More than 7 percent of France’s national income comes from the tourism industry. It creates 2 million jobs and contributes 12 billion euros per year, according to the Financial Times. Blessed with beautiful beaches, the Alps, and many historical sites, it seems the French take tourism for granted. However, with global tourism projected to grow by 1 billion people by 2030, it is little wonder that the French government is anxious to capture this potential growth early on.

Pellerin explained that the issue was very serious, “Tourism is not an amusing or a secondary matter … the stakes are the same as exports.”

Not everyone who comes to France leaves disappointed. Emma Holmes, an Australian travelling alone through Europe, had only positive things to say about her encounters with locals during a visit to Paris. Holmes explained, “They were lovely! Several people went out of their way to give me directions – one actually drew me a map to take with me.” The good news is that the French are not scaring away every tourist that appears on the doorstep.

Alexis Belluet, a student currently studying in Paris, agreed that there is a difference between Parisians and people in the rest of France, “I would say we aren’t rude but Parisians are.” He went on to explain what evokes the frosty attitude towards tourists in the capital, “As we are proud of our language, is there some despise for those who don’t speak any single word of French? Undoubtedly there is!”
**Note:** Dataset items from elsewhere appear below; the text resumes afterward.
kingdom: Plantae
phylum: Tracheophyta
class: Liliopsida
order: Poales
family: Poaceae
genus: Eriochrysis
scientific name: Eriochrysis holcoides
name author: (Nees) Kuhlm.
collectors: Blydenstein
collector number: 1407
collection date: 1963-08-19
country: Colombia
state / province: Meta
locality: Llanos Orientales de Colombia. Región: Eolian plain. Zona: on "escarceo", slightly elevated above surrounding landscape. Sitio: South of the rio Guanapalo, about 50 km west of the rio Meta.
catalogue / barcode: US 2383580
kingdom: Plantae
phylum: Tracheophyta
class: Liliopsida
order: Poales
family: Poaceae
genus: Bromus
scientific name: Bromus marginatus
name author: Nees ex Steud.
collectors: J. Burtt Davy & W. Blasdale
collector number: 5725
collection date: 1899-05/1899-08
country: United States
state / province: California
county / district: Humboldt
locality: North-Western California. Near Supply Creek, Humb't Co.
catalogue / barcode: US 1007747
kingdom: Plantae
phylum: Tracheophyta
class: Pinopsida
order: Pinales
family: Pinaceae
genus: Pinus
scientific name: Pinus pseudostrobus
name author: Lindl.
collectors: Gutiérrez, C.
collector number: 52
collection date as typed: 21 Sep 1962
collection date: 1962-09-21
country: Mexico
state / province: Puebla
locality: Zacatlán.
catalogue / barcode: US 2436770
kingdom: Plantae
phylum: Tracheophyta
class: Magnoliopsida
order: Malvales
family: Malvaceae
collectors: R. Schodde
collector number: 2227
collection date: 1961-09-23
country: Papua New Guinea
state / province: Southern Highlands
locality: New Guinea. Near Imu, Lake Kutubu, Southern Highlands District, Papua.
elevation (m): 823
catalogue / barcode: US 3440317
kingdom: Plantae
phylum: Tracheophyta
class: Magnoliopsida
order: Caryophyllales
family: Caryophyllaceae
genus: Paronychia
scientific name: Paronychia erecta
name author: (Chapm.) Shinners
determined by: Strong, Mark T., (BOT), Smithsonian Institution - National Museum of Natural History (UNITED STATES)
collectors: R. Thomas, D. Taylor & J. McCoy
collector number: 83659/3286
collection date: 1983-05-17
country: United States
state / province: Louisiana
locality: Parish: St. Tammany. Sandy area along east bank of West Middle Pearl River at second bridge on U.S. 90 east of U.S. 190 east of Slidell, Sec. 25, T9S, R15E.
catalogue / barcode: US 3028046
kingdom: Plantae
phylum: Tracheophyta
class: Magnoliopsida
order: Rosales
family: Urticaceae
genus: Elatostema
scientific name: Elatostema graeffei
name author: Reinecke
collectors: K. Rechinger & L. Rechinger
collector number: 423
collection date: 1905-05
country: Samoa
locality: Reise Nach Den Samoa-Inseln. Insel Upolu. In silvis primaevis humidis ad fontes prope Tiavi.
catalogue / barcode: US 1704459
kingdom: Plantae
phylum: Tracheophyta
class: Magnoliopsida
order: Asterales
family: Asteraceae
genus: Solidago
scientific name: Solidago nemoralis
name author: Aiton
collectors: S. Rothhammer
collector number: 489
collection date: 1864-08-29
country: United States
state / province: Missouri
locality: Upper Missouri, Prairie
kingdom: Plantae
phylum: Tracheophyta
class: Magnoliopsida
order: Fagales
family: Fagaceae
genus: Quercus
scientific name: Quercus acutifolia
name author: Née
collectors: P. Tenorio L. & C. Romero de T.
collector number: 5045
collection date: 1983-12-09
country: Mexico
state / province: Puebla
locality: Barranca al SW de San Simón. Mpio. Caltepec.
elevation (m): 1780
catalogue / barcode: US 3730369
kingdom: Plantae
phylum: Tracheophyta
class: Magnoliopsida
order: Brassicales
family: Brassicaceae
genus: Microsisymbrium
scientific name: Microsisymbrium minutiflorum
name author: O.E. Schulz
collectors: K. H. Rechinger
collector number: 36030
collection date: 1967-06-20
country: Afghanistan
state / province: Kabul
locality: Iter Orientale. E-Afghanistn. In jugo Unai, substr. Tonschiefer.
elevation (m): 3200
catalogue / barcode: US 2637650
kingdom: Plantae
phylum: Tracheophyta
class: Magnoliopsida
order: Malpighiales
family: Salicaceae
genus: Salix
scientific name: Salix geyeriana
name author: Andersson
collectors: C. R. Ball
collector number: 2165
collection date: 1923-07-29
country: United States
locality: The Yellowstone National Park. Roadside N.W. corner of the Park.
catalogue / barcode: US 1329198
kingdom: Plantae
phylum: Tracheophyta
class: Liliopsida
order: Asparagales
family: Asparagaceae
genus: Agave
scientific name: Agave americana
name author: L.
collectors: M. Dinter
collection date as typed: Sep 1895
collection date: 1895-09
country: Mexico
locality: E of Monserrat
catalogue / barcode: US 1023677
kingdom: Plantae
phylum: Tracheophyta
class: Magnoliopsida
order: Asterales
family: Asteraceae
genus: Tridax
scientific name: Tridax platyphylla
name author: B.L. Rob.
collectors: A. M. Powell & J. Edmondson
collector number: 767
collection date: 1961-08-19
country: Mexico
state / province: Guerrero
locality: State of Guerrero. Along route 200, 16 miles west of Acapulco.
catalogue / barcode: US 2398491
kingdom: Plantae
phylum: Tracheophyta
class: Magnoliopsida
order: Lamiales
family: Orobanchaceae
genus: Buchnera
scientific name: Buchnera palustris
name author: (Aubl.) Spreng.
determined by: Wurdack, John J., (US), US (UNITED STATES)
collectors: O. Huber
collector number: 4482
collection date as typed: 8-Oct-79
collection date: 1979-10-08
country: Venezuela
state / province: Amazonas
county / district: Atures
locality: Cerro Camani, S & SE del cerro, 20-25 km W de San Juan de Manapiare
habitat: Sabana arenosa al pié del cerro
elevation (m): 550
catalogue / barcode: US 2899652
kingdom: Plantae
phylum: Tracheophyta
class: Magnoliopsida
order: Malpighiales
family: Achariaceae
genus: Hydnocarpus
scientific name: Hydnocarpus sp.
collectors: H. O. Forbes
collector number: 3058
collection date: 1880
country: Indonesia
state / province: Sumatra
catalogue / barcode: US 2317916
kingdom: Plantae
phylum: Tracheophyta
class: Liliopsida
There seems to be a misunderstanding between tourists and locals. Tourists arrive expecting everyone to speak English. Locals expect tourists to extend them the courtesy of at least trying to speak French. Even “Bonjour!” might go a long way.

While unveiling the new plan to tackle these issues, Pellerin admitted that hospitality is not something that can be fixed instantaneously, saying, “It is a big issue, covering language and also friendliness. We need to work on it via training and building the self-esteem of people who work with tourists.”

Last year the Paris Tourist Board issued a “politeness manual” to service industry workers. It was one of several desperate attempts by the city to get citizens to lighten up.

To boost the number of visitors, the government now plans to make visas easier to acquire. In 2017, Paris will start building an express link from Charles de Gaulle airport to the city center. Fabius also said he intends to classify more areas in Paris as tourist zones in order to allow shops and restaurants to stay open on Sundays. “A tourist who finds a shop closed on Sunday, will not wait until Thursday,” Fabius explained.

Plans also include initiatives to fight crime, which targets tourists in Paris. Recently, Chinese tourists in particular have been victims of several well-publicized attacks. Last March, 23 Chinese tourists were robbed at a restaurant. This has set an uneasy tone in China, as Paris is increasingly seen as a dangerous destination for travelers. France will need to shed this image if it wants to continue attracting millions of wealthy Chinese travelers, who crowd Paris’ Boulevard Haussman and spend hefty sums stocking up on luxury goods.

In light of a stagnant economy, high unemployment, and London’s claim to have unseated Paris as the world’s top destination for tourists, the French government has committed to maintaining its high status among tourists as a vital mission to economic security. One question remains: will this be enough to persuade French citizens to become more welcoming hosts?